Gérald Gérin se dit indigné. Qu’elles soient judiciaires ou journalistiques, les enquêtes qui lui sont
consacrées depuis plus d’un an lui donnent, dit-il, le sentiment de vivre « dans une république pire que
celle de Ceaucescu ». « Oui », reconnaît-il, il est bien l’ayant droit du trust Balerton Marketing Ltd.
« Non », cet argent « n’a rien à voir avec Jean-Marie Le Pen », contrairement à ce que supposent les
juges. « Je n’ai jamais servi de prête-nom pour Jean-Marie Le Pen.

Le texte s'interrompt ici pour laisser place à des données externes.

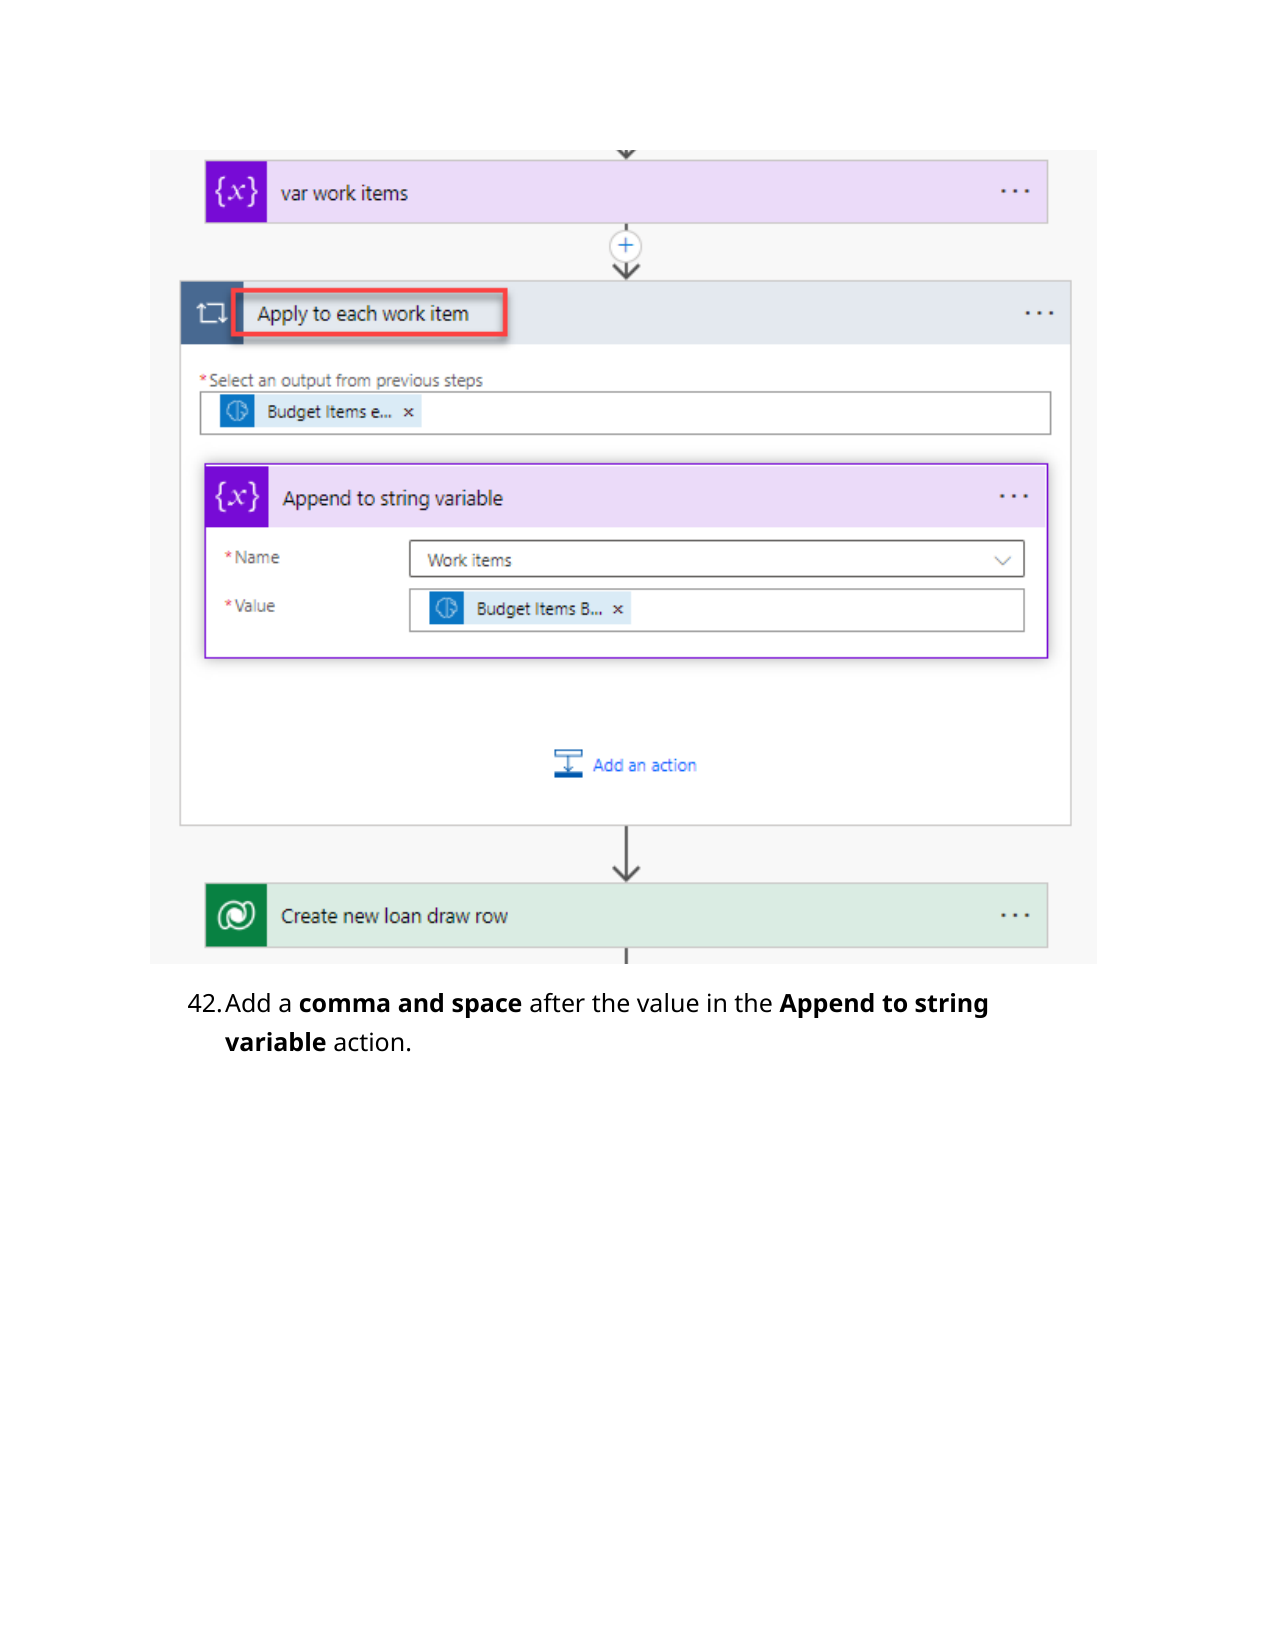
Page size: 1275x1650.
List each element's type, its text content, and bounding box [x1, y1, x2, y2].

C’était pour mes vieux jours, je ne m’en
souciais pas. C’est Marc Bonnant qui s’en occupait », a-t-il indiqué au Monde. D’ailleurs, il a entamé
une procédure de régularisation auprès du fisc le 26 juin 2015, selon son avocat François Wagner. Si
M. Gérin dit tout ignorer des mouvements sur le compte de Balerton antérieurs à novembre 2008, il
explique que « les parts de la société lui ont été cédées gratuitement par Georges Paschos » sans pour
autant détailler les raisons de cette cession.
Sa ligne de défense est identique à celle de M. Le Pen, qui affirme au Monde que « les affaires de
M. Gérin ne concernent que M. Gérin ». S’il reconnaît aller en Suisse chaque année depuis longtemps, il
assure que c’était pour se rendre au centre d’amincissement tenu par l’un de ses amis, Christian
Cambuzat, décédé en 2010. L’avocat Marc Bonnant a, lui, refusé de répondre à « des questions portant
sur ses mandats d’avocat, soumis au secret professionnel ». La société Figest a, pour sa part, fait valoir
qu’elle s’était « limitée à des services administratifs ». « Nous ignorons totalement dans quelle banque
[la société Balerton] avait un compte, [si cette société a été] transférée aux Bahamas, et qui est ou en
serait l’ayant droit… », précisent deux de ses dirigeants, Gerhard Auer et Dolorès Coulon.